Day Eleven was one I was dreading. My first day back after a few days off, and I was convinced I was going to hit a roadblock and not want to listen at all. I am very pleased to report that I was wrong.

 

1. One For My Baby (and One More For The Road) – Frank Sinatra

Ahh, Sinatra; the good stuff. You want to hear a true classic, you let Sinatra’s voice fill your room. If you say you don’t want to dance or sing, you’re a dirty liar. This track was his breakthrough from teen sensation to icon, and it is fabulous. There is so much conviction and emotion behind Sinatra’s voice, that it is a truly memorable song.

2. Le poinçonneur des Lilas – Serge Gainsbourg

The piano melody featured is familiar, but I am almost positive I’ve never heard the actual song before. I found myself enjoying it, especially because it produced a feeling of nostalgia in me; I felt like I was back in French class while my teacher tried to “immerse” us in French culture. Serge Gainsbourg’s rapid French only adds to the song’s charm, surprisingly.

3. Nel blu dipinto di blu – Domenico Modugno

This is a beautiful song, and I remember loving it as a kid. Mind you, I was used to a cover with a more rapid pace, but I think that has helped me fall in love with the original.
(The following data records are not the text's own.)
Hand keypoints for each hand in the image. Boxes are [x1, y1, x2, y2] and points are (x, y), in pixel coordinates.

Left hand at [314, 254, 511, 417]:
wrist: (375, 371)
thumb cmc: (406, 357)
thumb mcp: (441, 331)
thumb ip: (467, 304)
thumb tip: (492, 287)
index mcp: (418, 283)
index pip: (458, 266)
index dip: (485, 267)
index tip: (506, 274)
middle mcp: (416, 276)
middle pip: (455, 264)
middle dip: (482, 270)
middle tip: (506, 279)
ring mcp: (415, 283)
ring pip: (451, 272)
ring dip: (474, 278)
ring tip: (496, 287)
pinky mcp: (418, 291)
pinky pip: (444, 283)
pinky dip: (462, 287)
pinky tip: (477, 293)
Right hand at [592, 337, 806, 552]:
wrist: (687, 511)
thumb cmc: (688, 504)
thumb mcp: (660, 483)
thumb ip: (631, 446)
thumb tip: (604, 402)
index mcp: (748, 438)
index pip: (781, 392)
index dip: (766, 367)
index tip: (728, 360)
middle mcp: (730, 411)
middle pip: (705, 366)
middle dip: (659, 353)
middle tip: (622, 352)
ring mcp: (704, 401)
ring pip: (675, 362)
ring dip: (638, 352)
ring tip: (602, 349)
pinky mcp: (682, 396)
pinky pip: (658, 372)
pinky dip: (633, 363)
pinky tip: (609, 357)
A perfect Italian track!

4. All I Have To Do Is Dream – The Everly Brothers

I actually like this song. I think it’s a sweet love song, with a memorable sound that is indicative of the culture shift in the US during the 1950s; a very mellow/rock and roll sound had developed, and it was becoming more and more popular…the innocence is also there, “Gee wiz,” as a lyric is a sign of that (“Gee wilickers, Wally!”).

5. To Know Him Is To Love Him – The Teddy Bears

There is a reason this song has remained a classic all of these years: it’s sweet, melodic, and relatable. Unrequited love will always be around, and there will be many more people to sing about it, even if they don’t carry off the perfect vocal harmonies featured here.
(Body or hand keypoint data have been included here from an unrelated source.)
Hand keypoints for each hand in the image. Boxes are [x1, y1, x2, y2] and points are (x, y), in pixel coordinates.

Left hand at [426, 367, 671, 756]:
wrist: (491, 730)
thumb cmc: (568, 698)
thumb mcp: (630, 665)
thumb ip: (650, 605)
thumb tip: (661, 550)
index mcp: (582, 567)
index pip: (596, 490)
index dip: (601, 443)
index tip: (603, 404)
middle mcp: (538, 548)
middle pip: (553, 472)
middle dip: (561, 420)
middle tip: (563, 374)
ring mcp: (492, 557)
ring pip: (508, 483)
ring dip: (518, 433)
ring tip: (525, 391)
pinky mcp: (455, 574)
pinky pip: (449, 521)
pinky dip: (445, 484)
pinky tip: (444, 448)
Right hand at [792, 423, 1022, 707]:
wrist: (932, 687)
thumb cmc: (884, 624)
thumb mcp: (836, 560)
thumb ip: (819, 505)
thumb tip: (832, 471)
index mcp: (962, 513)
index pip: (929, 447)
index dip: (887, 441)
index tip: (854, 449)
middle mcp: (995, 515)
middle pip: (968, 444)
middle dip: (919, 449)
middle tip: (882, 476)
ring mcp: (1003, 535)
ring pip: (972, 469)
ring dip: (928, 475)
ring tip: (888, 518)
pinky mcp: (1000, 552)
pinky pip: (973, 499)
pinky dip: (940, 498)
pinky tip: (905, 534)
6. Brand New Cadillac – Vince Taylor & His Playboys

The opening guitar of this track is iconic, and probably what sets it apart from the rest. There is a true rock and roll feel to this song, especially with the bluesy, “Baby, baby, baby”s thrown in. What a shame Vince Taylor kind of lost the plot towards the end.

7. What I’d Say (Parts 1 & 2) – Ray Charles

You may recognize this song on sound, especially during the opening notes. Ray Charles was an amazing piano player, as well as a talented vocalist, and Parts 1 & 2 of this song showcase that wonderfully.

8. I Only Have Eyes For You – The Flamingos

I’ve never been huge on this song, though that could be due to the fact that it’s been used in far too many annoying ads in the last few years. No matter what circumstances I hear it in now, I’ll never fully appreciate it, thanks to advertisements.

9. Ne me quitte pas – Jacques Brel

There is a definite sadness and desperation in this song, in which Jacques is literally pleading, “Don’t leave!” With the heart wrenching piano melody accompanying his solid, emotional vocals, no one can resist the impeccable song.

10. Shout (Parts 1 & 2) – The Isley Brothers

Completely classic. Most of us will recognize this as the track you would hear at every single wedding ever.

 

Overall, Day Eleven felt good, because I felt odd after not listening to ten classics a day for a few days. I enjoyed the mix of jazzier tracks and classic rock and roll. Each track was enjoyable, and most were recognizable. As I’ve said before, I really enjoy hearing the progression of each genre, and the development of artists.